Dataset items
>>>>

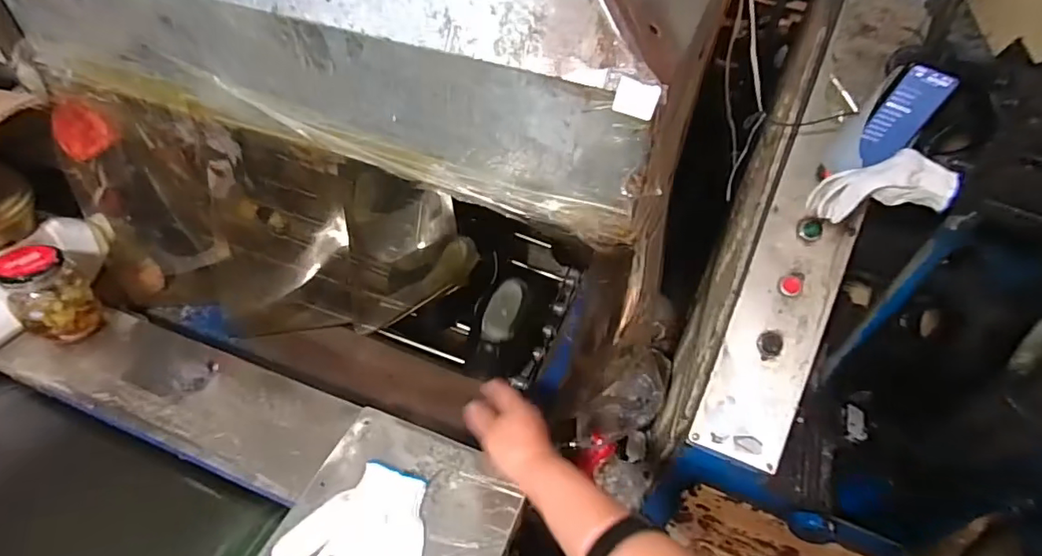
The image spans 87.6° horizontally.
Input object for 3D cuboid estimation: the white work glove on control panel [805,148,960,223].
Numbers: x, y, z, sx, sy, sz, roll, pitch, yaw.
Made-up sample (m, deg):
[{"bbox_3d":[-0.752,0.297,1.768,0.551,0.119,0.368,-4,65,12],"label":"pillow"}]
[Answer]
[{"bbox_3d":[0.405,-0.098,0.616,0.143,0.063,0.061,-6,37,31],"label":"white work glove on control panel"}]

<<<<
>>>>

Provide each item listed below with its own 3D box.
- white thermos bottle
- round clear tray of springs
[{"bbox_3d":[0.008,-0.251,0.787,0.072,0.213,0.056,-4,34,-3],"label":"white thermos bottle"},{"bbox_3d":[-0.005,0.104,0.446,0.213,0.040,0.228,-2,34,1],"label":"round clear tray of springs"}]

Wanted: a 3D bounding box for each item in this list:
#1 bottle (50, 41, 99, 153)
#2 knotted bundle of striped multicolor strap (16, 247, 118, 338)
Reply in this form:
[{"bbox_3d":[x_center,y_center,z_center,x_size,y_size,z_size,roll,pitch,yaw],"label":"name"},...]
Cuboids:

<<<<

Aim of the task: Every line above that includes the string "roll" needs to be copied.

Answer area:
Numbers: x, y, z, sx, sy, sz, roll, pitch, yaw.
[{"bbox_3d":[x_center,y_center,z_center,x_size,y_size,z_size,roll,pitch,yaw],"label":"name"},...]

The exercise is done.